* INSTRUCTION: Convert every line of the records below into a Markdown table with the columns "No." and "Text", numbering the rows in order. Omit blank lines and leave the pictures out.

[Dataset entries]
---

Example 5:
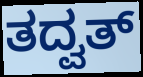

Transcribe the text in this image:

ತದ್ವತ್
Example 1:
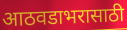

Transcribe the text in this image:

आठवडाभरासाठी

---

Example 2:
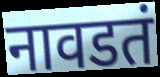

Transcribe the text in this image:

नावडतं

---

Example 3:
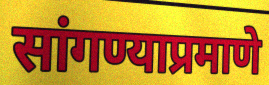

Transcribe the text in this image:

सांगण्याप्रमाणे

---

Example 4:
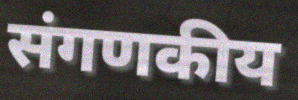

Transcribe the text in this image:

संगणकीय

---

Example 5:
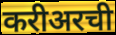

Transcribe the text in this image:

करीअरची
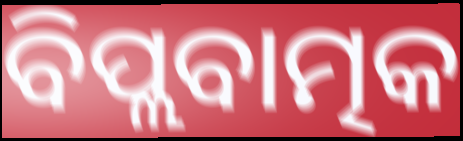
ବିପ୍ଲବାତ୍ମକ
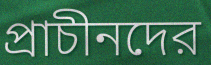
প্রাচীনদের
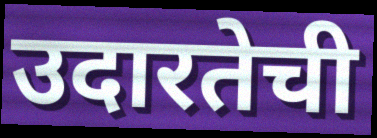
उदारतेची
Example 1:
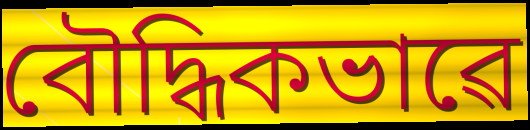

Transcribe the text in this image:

বৌদ্ধিকভাৱে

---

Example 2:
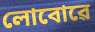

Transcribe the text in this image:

লোবোৱে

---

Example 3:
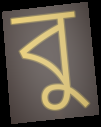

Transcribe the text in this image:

বু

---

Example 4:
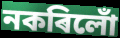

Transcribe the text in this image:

নকৰিলোঁ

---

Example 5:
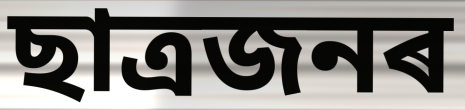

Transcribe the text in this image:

ছাত্ৰজনৰ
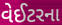
વેઈટરના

* RESPONSE:
| No. | Text |
|---|---|
| 1 | --- |
| 2 | Example 5: |
| 3 | Transcribe the text in this image: |
| 4 | ತದ್ವತ್ |
| 5 | Example 1: |
| 6 | Transcribe the text in this image: |
| 7 | आठवडाभरासाठी |
| 8 | --- |
| 9 | Example 2: |
| 10 | Transcribe the text in this image: |
| 11 | नावडतं |
| 12 | --- |
| 13 | Example 3: |
| 14 | Transcribe the text in this image: |
| 15 | सांगण्याप्रमाणे |
| 16 | --- |
| 17 | Example 4: |
| 18 | Transcribe the text in this image: |
| 19 | संगणकीय |
| 20 | --- |
| 21 | Example 5: |
| 22 | Transcribe the text in this image: |
| 23 | करीअरची |
| 24 | ବିପ୍ଲବାତ୍ମକ |
| 25 | প্রাচীনদের |
| 26 | उदारतेची |
| 27 | Example 1: |
| 28 | Transcribe the text in this image: |
| 29 | বৌদ্ধিকভাৱে |
| 30 | --- |
| 31 | Example 2: |
| 32 | Transcribe the text in this image: |
| 33 | লোবোৱে |
| 34 | --- |
| 35 | Example 3: |
| 36 | Transcribe the text in this image: |
| 37 | বু |
| 38 | --- |
| 39 | Example 4: |
| 40 | Transcribe the text in this image: |
| 41 | নকৰিলোঁ |
| 42 | --- |
| 43 | Example 5: |
| 44 | Transcribe the text in this image: |
| 45 | ছাত্ৰজনৰ |
| 46 | વેઈટરના |